Our biomechanical results showed no significant difference between screw fixation and minimally invasive posterior pelvic tension banding considering the dislocation of both the anterior and the posterior fracture gap under cyclic loading. Using the FiberTape®, the dislocation of the posterior pelvic ring was 0.2 mm higher (3.2 mm ± 0.9) than with the sacroiliac screw (3.0 mm ± 0.5), however not significantly. Considering the anterior pelvic fracture, the dislocation using the FiberTape® was 0.9 mm higher than the sacroiliac screw fixation, but again not significantly. With a resolution of the ultrasound measuring system of 0.1 mm, we showed that the stabilization of the posterior pelvic ring with a minimally invasive tension banding achieves a comparable stability as a sacroiliac screw. The effect of a higher dislocation of the anterior pelvic fracture as seen in the FiberTape® group could also be seen in conservatively treated pelvic fractures type B 2.1 without any problems in bone healing of the anterior pelvic ring in patients under 65 years [31]. We therefore assume that the slightly increased dislocation at the anterior pelvic ring using tape suture for posterior pelvic ring stabilization is not clinically relevant. The incomplete sacral fracture is good controlled with the extra-sacral implanted tape suture. But we think in higher unstable and dislocated fractures especially at the anterior pelvic ring and complete sacral fractures, the tape suture could not prevent opening of the anterior sacral fracture, as well as the anterior pelvic ring fracture. Thus we, think that our described method does work best in incomplete sacral fractures. Pain control in the sacral area is the most relevant clinical aim in incomplete posterior pelvic ring fracture or insufficiency fractures [32]. In our opinion, a tape suture on patients with incomplete posterior pelvic fracture could be a feasible minimally invasive treatment option for alleviating pain.
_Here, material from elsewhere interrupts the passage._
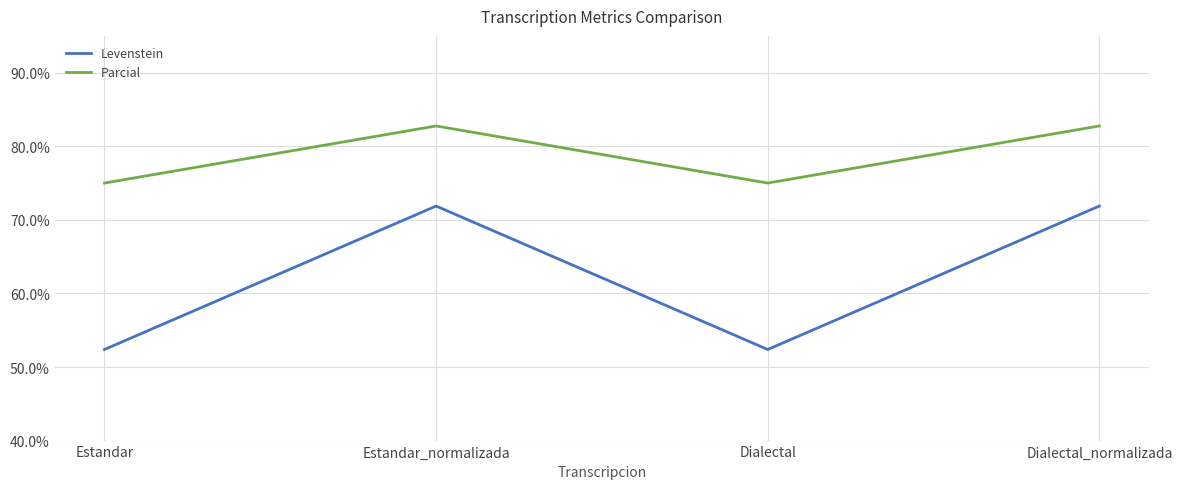

True or false: Levenstein and Parcial cross at least once.

False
In the results presented here, we showed that the stabilization of the posterior pelvic ring was sufficiently achieved by minimally invasive dorsal tension using tape suture.

Conclusion

The newly presented osteosynthesis of the posterior superior iliac spine using FiberTape® shows promising results for the stabilization of the posterior pelvic ring in AO Type B2.1 lateral compression fractures of the pelvis when compared to sacroiliac screw osteosynthesis. Further advantages of the technique presented here are the lack of the necessity of implant removal, lower surgical demands, and lower risk of injury to relevant neural or vascular structures of the patient.